Lists are everywhere. And there’s a good reason for that: lists have an order to them. They reduce our stress by assuring us that everything is written down on paper (read: note app), and that we are keeping track of things that we would otherwise forget. People who adopt minimalist lifestyles often make complete lists of objects in their possession, in order to monitor the amount of things in their life (and to brag about it on the internet).
Similarly, data engineers and their organizations want to keep track of their objects. Although listing all the files you have seems like a basic capability, in the world of big-data it may not be so trivial to achieve. What if you have so many objects, that listing them would be cost-prohibitive? What if even the list of your files is too big for a MacBook Pro to hold in-memory?
If your S3 data lake has 500,000,000 objects, you’ll have to make 500,000 LIST requests just to cover everything once. It will take a substantial time to make so many requests, and at the end you’ll be left to deal with the resulting dataset, which is bigger than what many traditional databases can handle. This is where S3 inventory comes into play.
How S3 Inventory Works
S3 inventory will run once per day (or once per week) and give you a complete list of your objects. This list will be published to an S3 destination of your choice, and can be given in Parquet, ORC or CSV formats. As a bonus, it will also create Hive symlinks over this list, making it compatible with Athena out of the box. This is the beauty of it: you will be using big-data tools to analyze your list of objects. And the price? $0.0025 per million objects listed, which are $1.25 for the scenario described above.

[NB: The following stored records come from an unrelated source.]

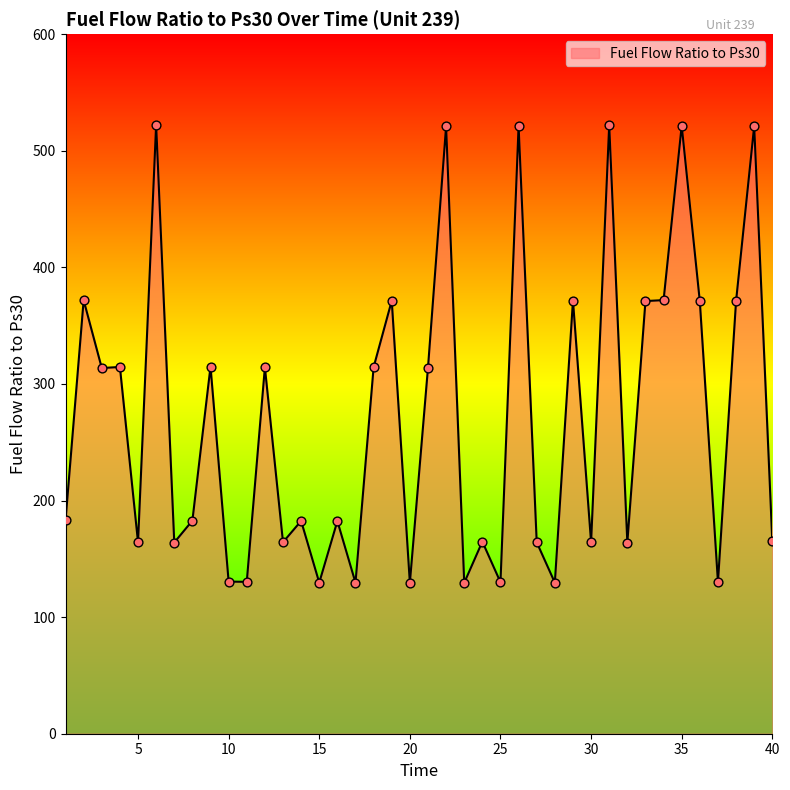

What is the difference between the maximum and minimum values?

393.0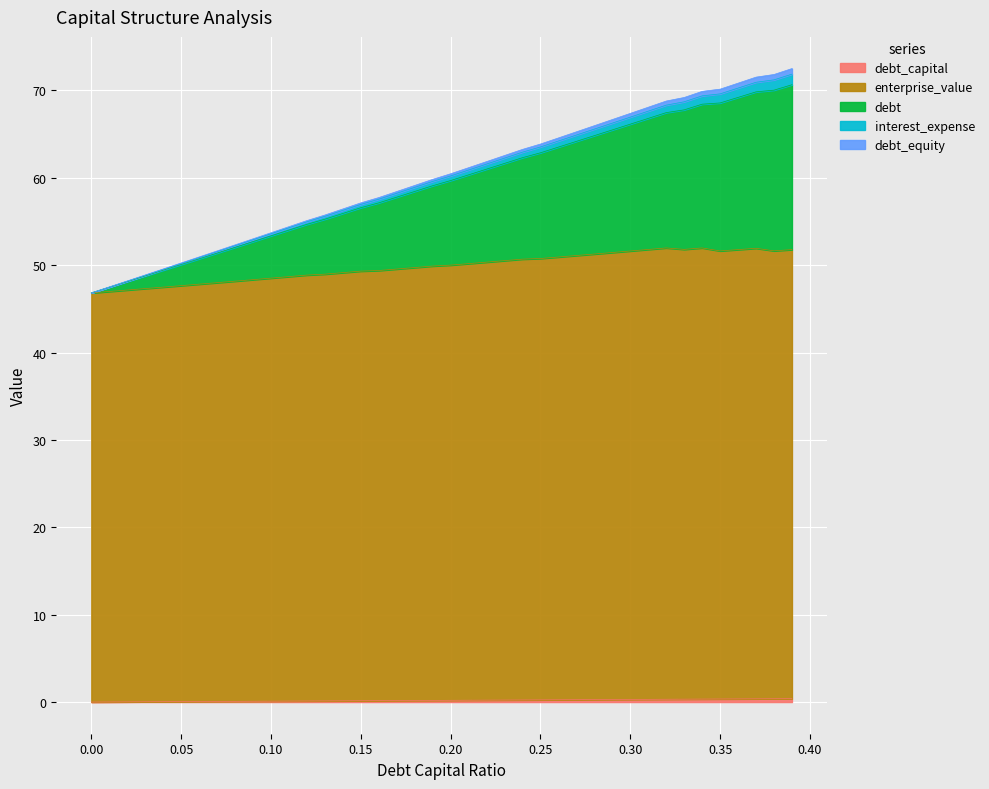

At which category is the sum across all series the highest?

0.39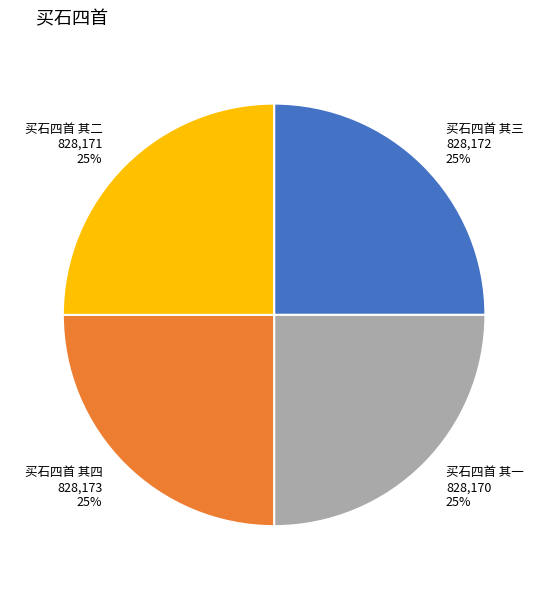

Approximately how many times larger is the value at 买石四首 其四 828,173 25% compared to 买石四首 其三 828,172 25%?

1.0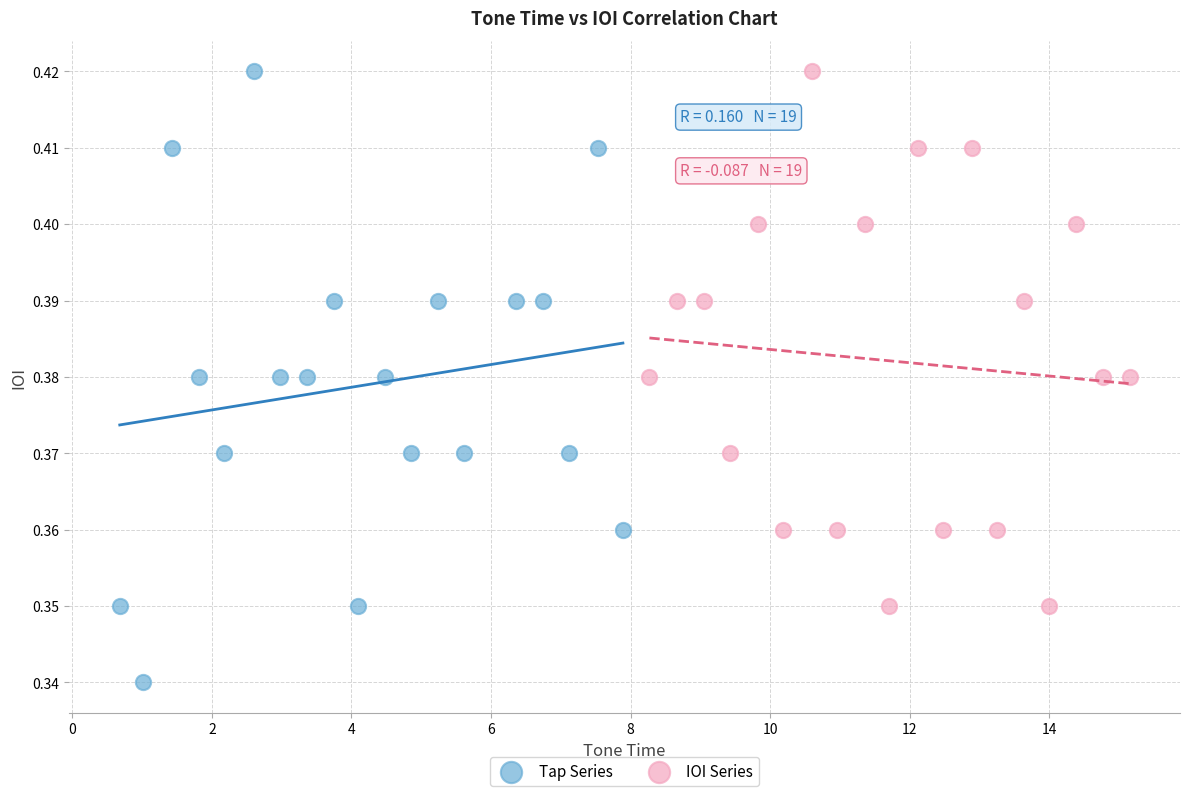

Which series has the largest Y range (max minus min)?

Tap Series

S3 inventory can be easily configured under the Management tab of your bucket in the S3 console. After being configured, it will be published to the specified location daily or weekly. Once it has been published, you can use Athena to query it. With a little creativity, you will get some very interesting insights regarding your data usage patterns.
Testing Your Retention Solution
Let’s use S3 inventory to find out how many files changed their storage tier between two given dates. This can help you save money by monitoring and validating that S3’s intelligent tiering fits your needs. If you’re an in-house tiering solution, you can use a very similar query to test it.
SELECT t1.intelligent_tiering_access_tier AS from_tier, t2.intelligent_tiering_access_tier AS to_tier, COUNT(*) AS file_count FROM my_inventory t1 JOIN my_inventory t2 ON t1.key = t2.key WHERE t1.dt = '2021-01-01-00-00' AND t2.dt = '2021-01-02-00-00' AND t1.is_latest AND t2.is_latest AND t1.intelligent_tiering_access_tier <> t2.intelligent_tiering_access_tier GROUP BY 1,2
You can see that 10815 files went from the INFREQUENT to the FREQUENT tier. If this number doesn’t seem right, we can remove the GROUP BY clause from the query to see which files we are now paying more for.
Find Space Consuming “Directories”
Although S3 doesn’t really have directories, it is sometimes useful to look at your lake as a file tree. If you want to find subtrees that take up a lot of space, you can use the following query to get this information in a form similar to the output of the “du” command. You can check out lakeview, an open-source visibility tool for your data lake, to get an interactive version of this query (similar to “ncdu”).
SELECT depth, common_prefix, sum(size) AS size FROM (SELECT depth, key, CASE CARDINALITY(SPLIT(key, '/')) WHEN depth THEN key ELSE ARRAY_JOIN(SLICE(SPLIT(key, '/'), 1, depth), '/') || '/' END AS common_prefix, size FROM my_inventory, UNNEST(SEQUENCE(1, 10)) d(depth) -- replace "10" with the max-depth of your tree WHERE dt = '2021-01-01-00-00' AND is_latest AND NOT is_delete_marker) GROUP BY 1, 2 ORDER BY 1 ASC, 2 DESC
Finding Duplicate Objects
Having many processes writing to many different paths, can result in the same data being written to multiple places. Also, sometimes we just need some data to be under a specific key, so we copy it there and then forget about it. One can use S3 inventory to find duplicate objects, and save storage costs by deleting them. The following query finds duplicate objects with size over 10KB, along with all the keys they appear under.
SELECT e_tag, ARRAY_JOIN(ARRAY_AGG(key), ',') AS , COUNT(*) FROM my_inventory WHERE dt = '2021-01-01-00-00' AND is_latest AND NOT is_delete_marker AND size > 10000 GROUP BY 1 HAVING COUNT(*) > 1 ORDER BY COUNT(*) DESC
The Power of S3 Inventory
Amazon S3 inventory is a powerful tool which is overlooked by many in the data community. Using it wisely and creatively can help you better understand the topography of your data lake, and even save you money.
While developing lakeFS, we used S3 inventory in many ways. Firstly, it is one of the ways to import data into our product. Moreover, we used anonymized versions of our design partners’ inventories to investigate their data usage patterns. We even introduced lakeview, which uses techniques similar to the ones I described in this article.